Data supplied Start Marker

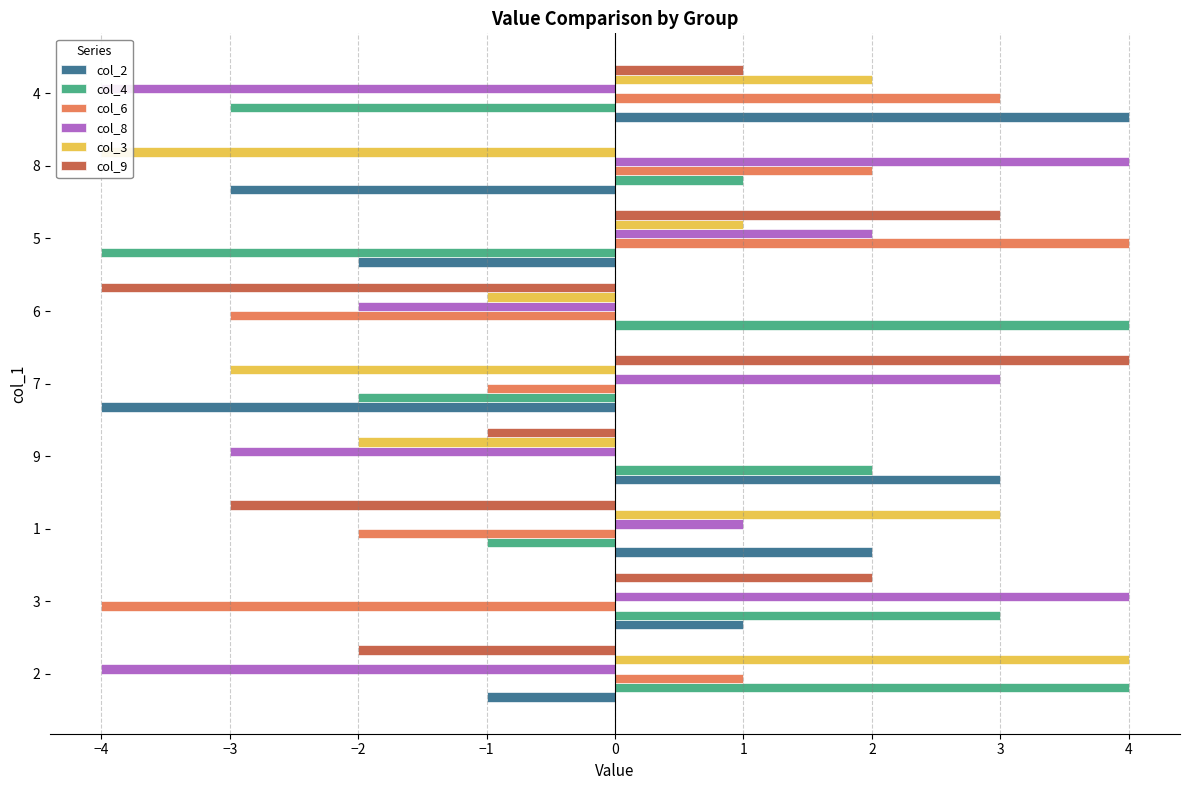

Which series has the largest range (max minus min)?

col_2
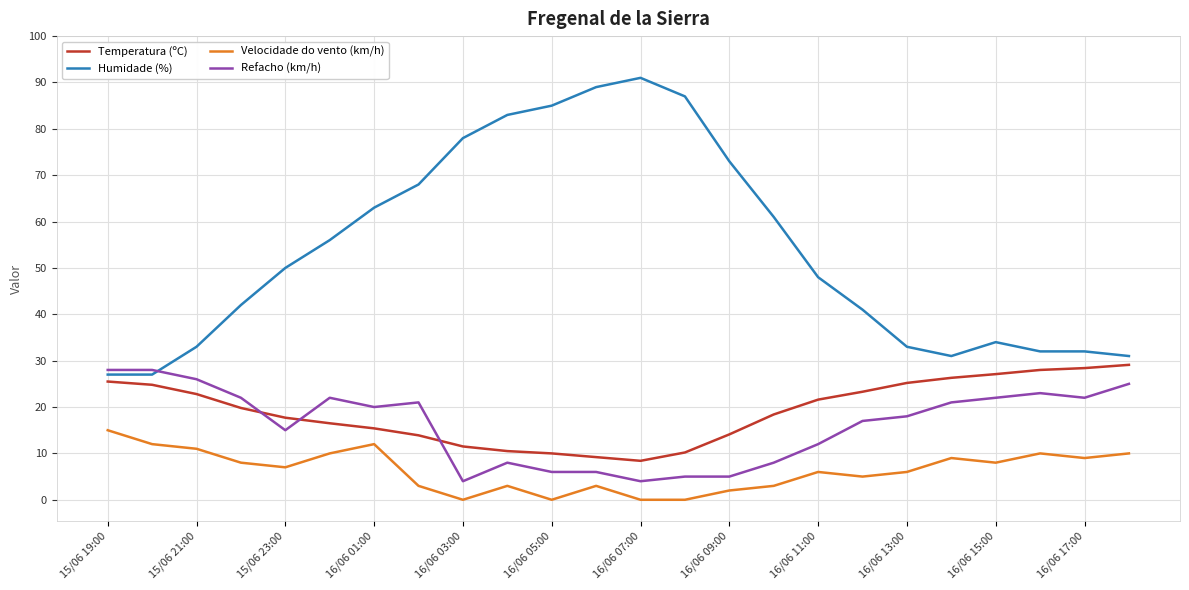

True or false: Temperatura (ºC) and Velocidade do vento (km/h) intersect in this chart.

False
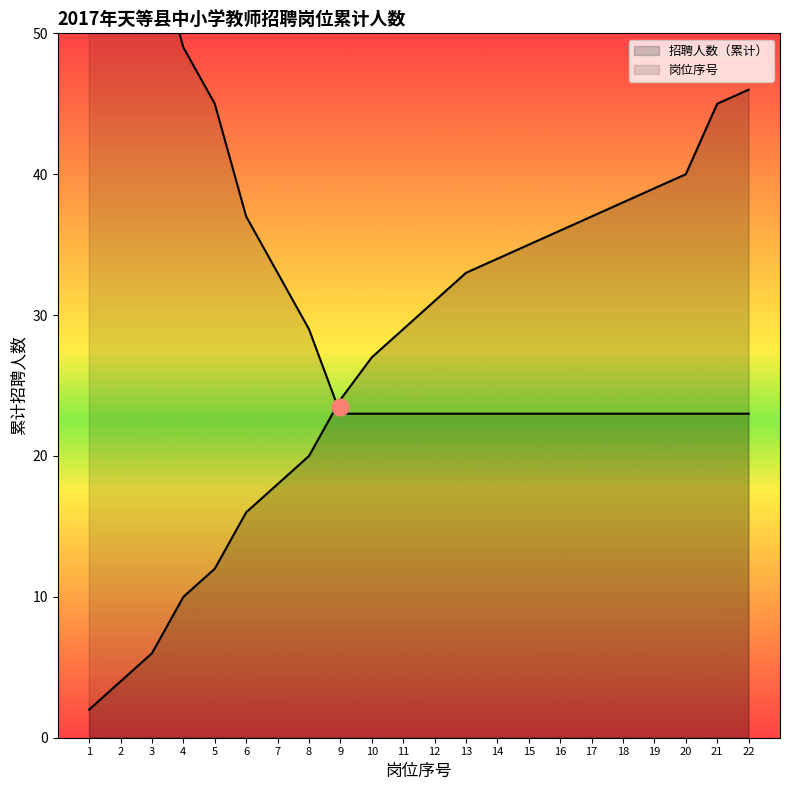

True or false: there are more than 0 points higher than both neighbors.

False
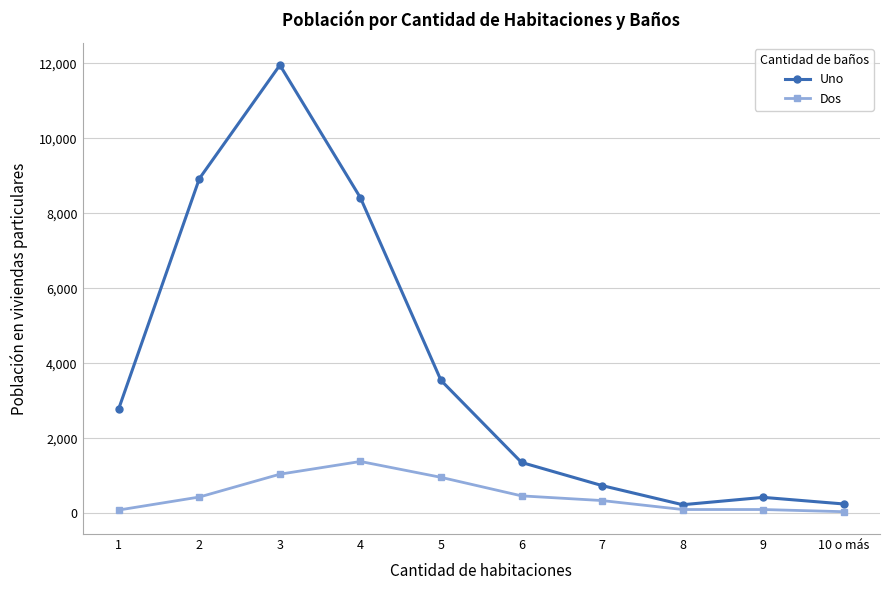

Count the number of categories in the chart.

10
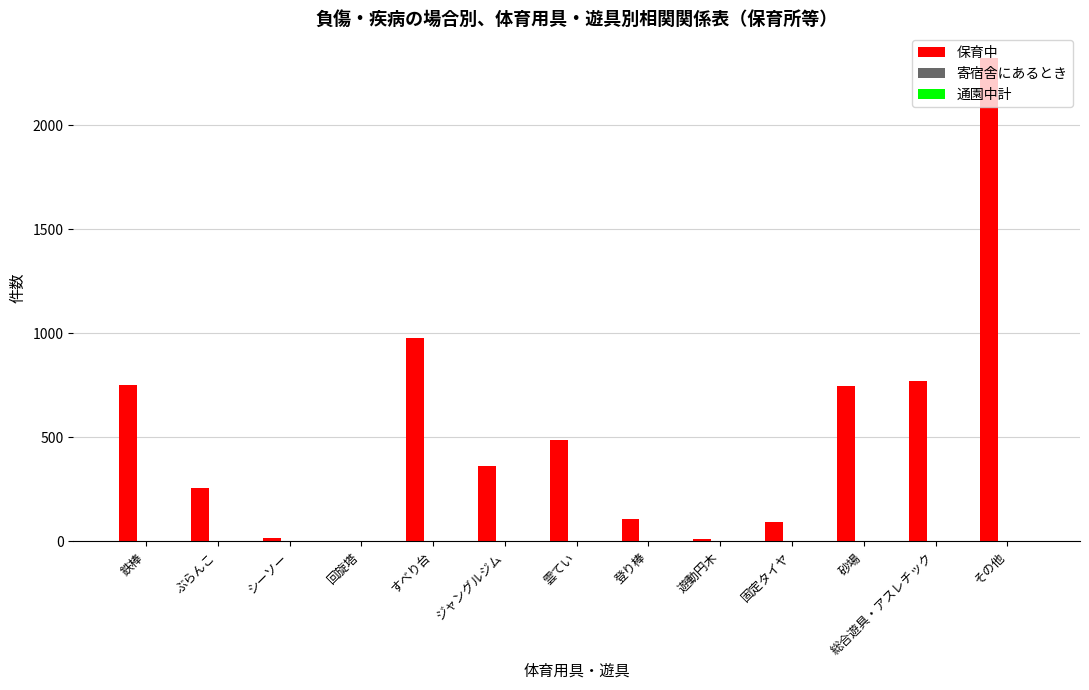

What is the total value across all series at ぶらんこ?

255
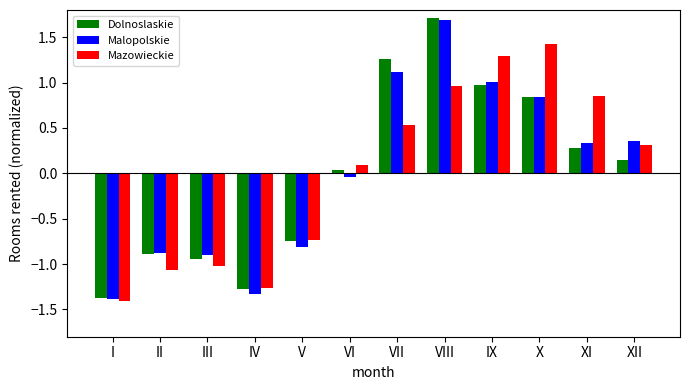

Is it true that Dolnoslaskie equals -1.3 at III?

False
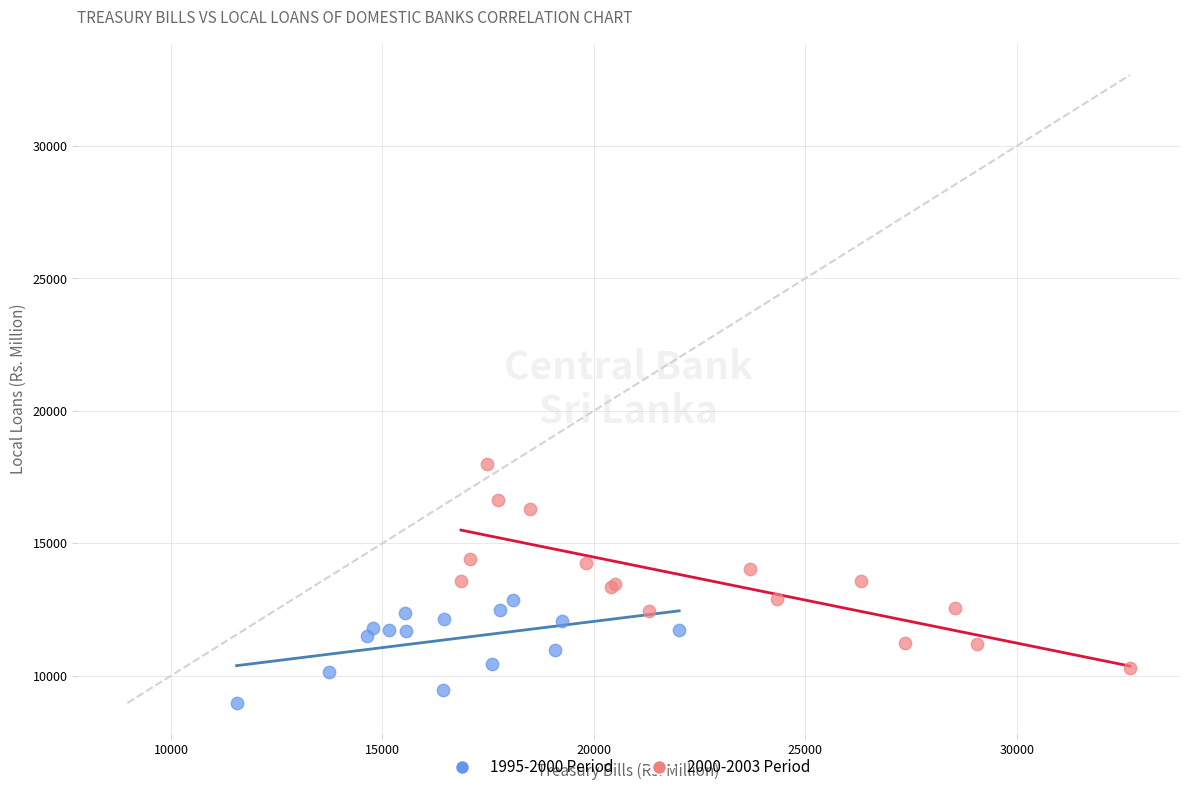

Which series has the largest Y range (max minus min)?

2000-2003 Period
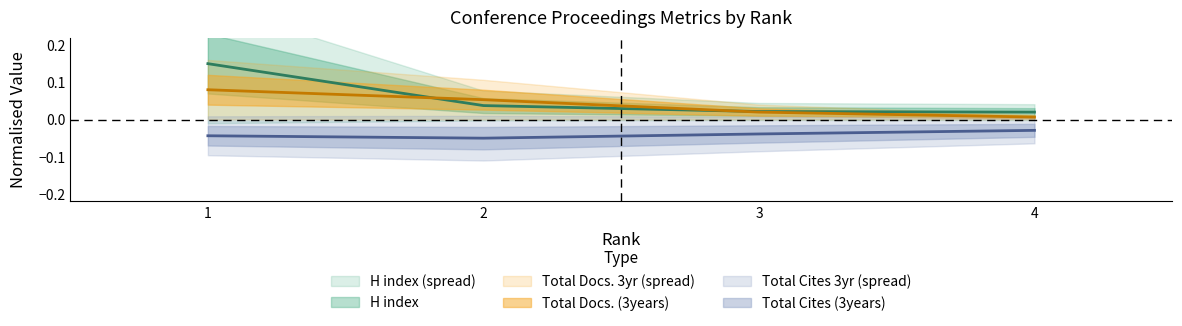

How many categories are shown in the chart?

4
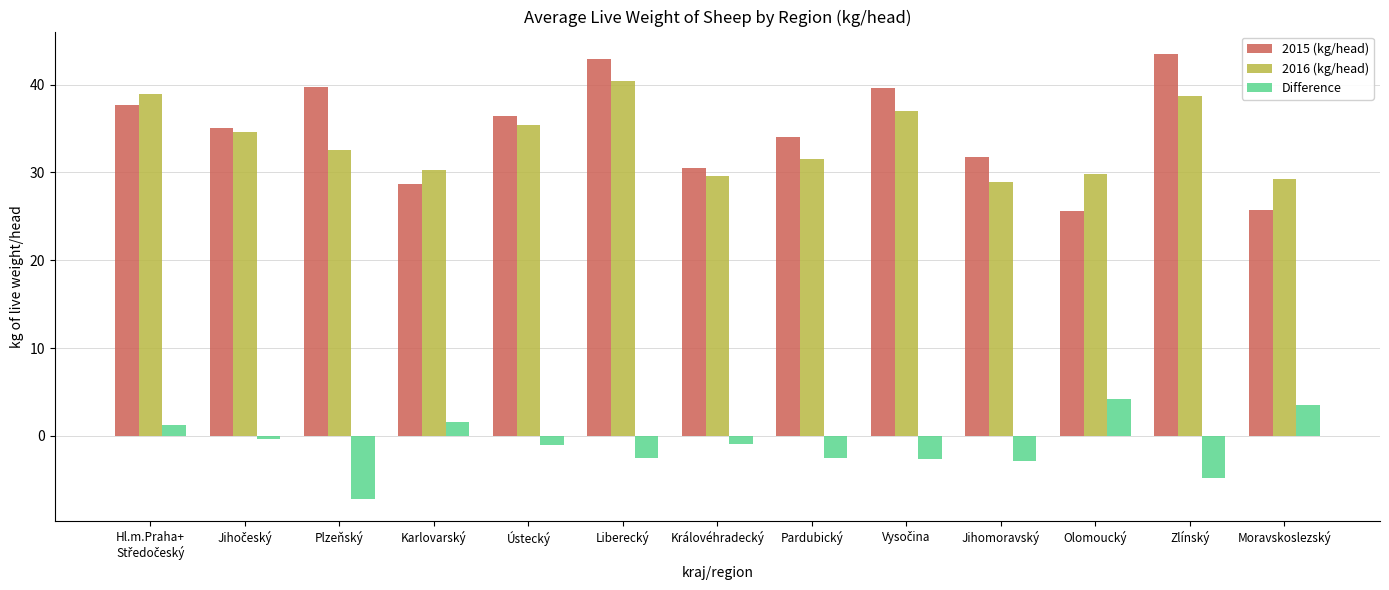

Which series has the widest spread of values?

2015 (kg/head)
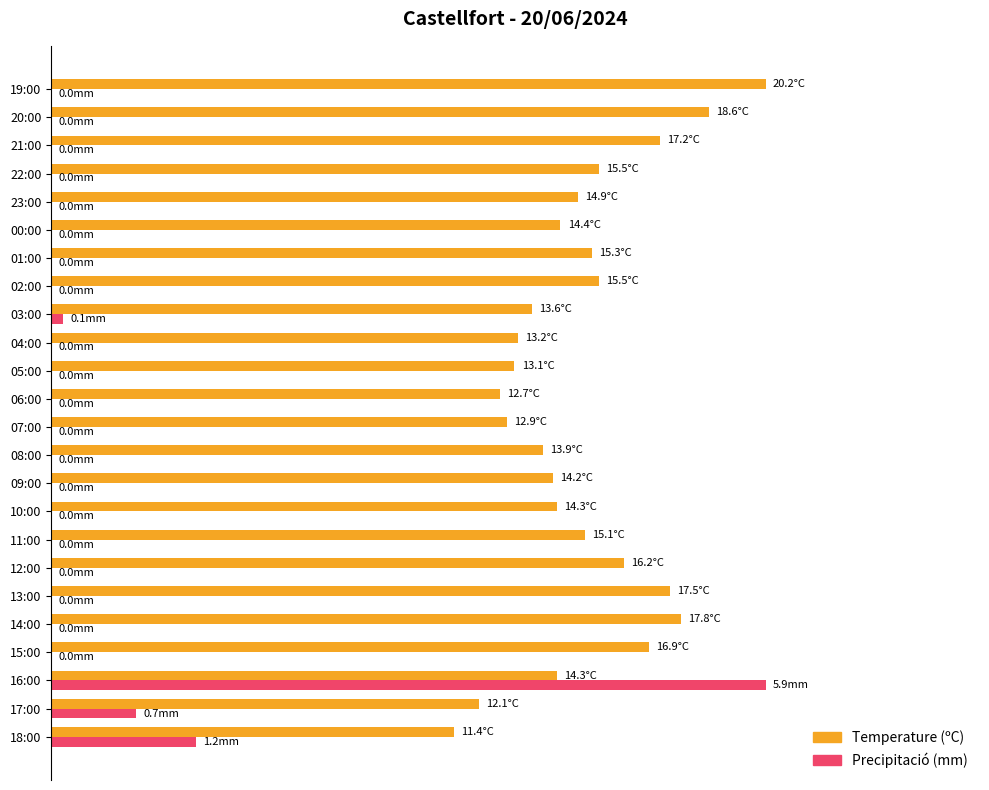

What are all the series names shown in the legend?

Temperature (ºC), Precipitació (mm)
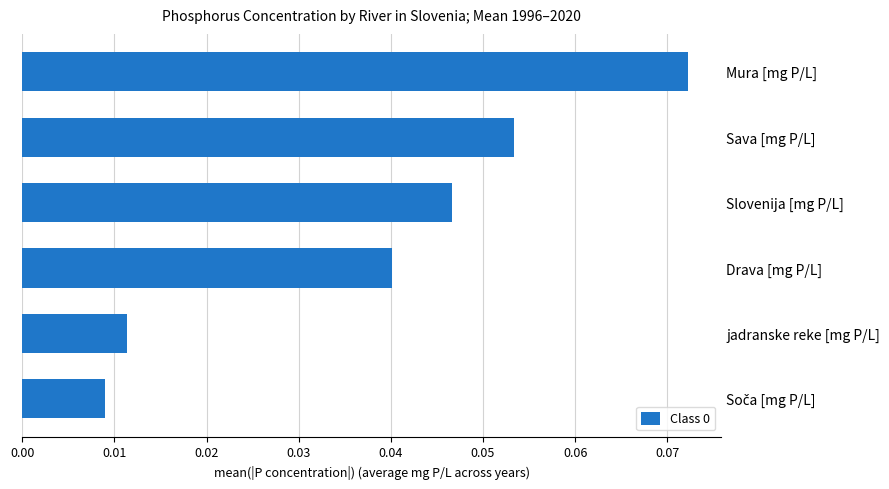

At which category does the chart reach its peak across all series?

Mura [mg P/L]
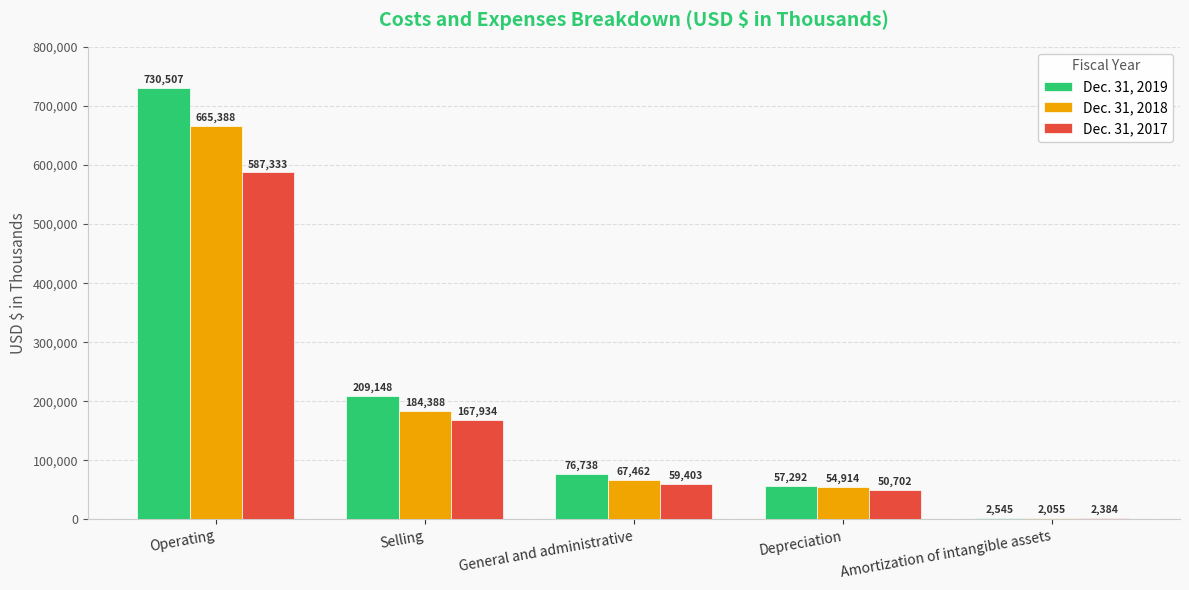

What is the sum of the Dec. 31, 2018 values at Amortization of intangible assets and Selling?

186443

Data supplied End Marker

### [To do]
Rewrite the rows above so that each "chart" becomes "graph", with everything else unchanged. Leave the pictures out.

### [Response]
Which series has the largest range (max minus min)?

col_2

True or false: Temperatura (ºC) and Velocidade do vento (km/h) intersect in this graph.

False

True or false: there are more than 0 points higher than both neighbors.

False

Count the number of categories in the graph.

10

What is the total value across all series at ぶらんこ?

255

Is it true that Dolnoslaskie equals -1.3 at III?

False

Which series has the largest Y range (max minus min)?

2000-2003 Period

How many categories are shown in the graph?

4

Which series has the widest spread of values?

2015 (kg/head)

What are all the series names shown in the legend?

Temperature (ºC), Precipitació (mm)

At which category does the graph reach its peak across all series?

Mura [mg P/L]

What is the sum of the Dec. 31, 2018 values at Amortization of intangible assets and Selling?

186443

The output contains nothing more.